There were 872 households, out of which 30.3% had children under the age of 18 living with them, 63.0% were married couples living together, 7.1% had a female householder with no husband present, and 26.0% were non-families. 19.6% of all households were made up of individuals, and 7.1% had someone living alone who was 65 years of age or older. The average household size was 2.65 and the average family size was 3.06.

In the township the population was spread out, with 24.1% under the age of 18, 7.1% from 18 to 24, 26.6% from 25 to 44, 27.4% from 45 to 64, and 14.8% who were 65 years of age or older. The median age was 41 years. For every 100 females, there were 100.4 males. For every 100 females age 18 and over, there were 93.9 males.

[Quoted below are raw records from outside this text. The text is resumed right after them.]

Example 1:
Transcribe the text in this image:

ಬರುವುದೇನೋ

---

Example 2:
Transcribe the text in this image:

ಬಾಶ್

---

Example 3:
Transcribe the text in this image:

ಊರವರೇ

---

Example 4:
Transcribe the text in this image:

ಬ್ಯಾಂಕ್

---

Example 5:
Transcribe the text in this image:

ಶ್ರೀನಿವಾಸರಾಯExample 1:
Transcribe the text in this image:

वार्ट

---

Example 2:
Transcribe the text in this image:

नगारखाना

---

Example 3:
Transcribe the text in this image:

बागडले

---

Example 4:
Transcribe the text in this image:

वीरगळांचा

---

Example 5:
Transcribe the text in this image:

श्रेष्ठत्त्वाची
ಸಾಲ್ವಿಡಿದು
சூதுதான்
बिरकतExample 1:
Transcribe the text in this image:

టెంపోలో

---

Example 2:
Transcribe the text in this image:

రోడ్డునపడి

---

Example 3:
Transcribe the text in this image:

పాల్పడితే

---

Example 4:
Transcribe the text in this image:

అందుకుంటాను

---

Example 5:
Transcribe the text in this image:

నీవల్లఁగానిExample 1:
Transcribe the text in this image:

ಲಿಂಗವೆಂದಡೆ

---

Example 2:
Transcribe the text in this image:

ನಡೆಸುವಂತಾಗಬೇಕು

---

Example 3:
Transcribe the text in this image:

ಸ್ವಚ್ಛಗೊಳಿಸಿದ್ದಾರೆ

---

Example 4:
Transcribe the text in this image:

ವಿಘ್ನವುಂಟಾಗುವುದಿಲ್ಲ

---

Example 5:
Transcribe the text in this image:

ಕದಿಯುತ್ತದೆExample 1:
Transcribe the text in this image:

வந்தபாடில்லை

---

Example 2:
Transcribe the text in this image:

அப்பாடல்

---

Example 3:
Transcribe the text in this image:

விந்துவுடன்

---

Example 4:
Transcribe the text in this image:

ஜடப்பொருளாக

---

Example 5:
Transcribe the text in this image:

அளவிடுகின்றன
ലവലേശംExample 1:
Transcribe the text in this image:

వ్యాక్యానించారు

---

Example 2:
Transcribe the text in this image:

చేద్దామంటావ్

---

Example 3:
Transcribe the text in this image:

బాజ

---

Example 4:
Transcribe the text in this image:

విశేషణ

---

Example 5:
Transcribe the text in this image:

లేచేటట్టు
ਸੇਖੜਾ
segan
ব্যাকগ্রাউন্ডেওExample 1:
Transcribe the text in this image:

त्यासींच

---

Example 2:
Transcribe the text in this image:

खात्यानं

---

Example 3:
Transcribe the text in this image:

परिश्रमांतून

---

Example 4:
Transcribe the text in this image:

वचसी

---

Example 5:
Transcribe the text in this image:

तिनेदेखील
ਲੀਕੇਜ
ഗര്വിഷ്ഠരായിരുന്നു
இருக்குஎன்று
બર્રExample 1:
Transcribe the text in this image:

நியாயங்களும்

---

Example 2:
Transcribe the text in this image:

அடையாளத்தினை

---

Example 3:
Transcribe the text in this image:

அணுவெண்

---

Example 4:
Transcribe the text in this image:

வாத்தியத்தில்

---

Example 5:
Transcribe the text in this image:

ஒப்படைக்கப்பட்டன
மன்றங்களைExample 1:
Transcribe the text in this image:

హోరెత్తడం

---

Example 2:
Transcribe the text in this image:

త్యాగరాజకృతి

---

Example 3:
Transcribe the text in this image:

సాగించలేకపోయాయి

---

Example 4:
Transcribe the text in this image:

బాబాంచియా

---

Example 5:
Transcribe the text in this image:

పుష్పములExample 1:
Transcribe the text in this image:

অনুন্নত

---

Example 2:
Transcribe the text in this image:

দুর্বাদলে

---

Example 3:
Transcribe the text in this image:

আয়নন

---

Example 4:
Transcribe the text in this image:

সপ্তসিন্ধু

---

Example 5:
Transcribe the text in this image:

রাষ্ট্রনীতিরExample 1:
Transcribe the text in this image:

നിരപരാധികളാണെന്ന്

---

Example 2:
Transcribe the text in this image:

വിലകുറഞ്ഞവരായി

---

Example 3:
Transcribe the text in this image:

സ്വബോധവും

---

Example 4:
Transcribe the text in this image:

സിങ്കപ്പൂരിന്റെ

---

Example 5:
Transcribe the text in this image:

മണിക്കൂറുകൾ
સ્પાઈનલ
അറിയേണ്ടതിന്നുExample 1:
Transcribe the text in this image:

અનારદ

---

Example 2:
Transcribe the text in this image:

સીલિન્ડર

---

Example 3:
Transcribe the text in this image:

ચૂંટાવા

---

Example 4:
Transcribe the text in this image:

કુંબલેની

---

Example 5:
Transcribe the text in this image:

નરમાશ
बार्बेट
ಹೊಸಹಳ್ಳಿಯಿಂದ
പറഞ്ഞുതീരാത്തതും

The median income for a household in the township was $43,633, and the median income for a family was $50,662. Males had a median income of $39,938 versus $25,250 for females. The per capita income for the township was $20,161. About 9.6% of families and 12.2% of the population were below the poverty line, including 18.6% of those under age 18 and 9.0% of those age 65 or over.

Historical population
| Census | Pop. | Note | %± |
|---|---|---|---|
| 2000 | 2,401 |  | — |
| 2010 | 2,541 |  | 5.8% |
| 2020 | 2,590 |  | 1.9% |

==Education==
Most of Jefferson Township is zoned to Cassopolis Public Schools. Some of it is zoned to Edwardsburg Public Schools.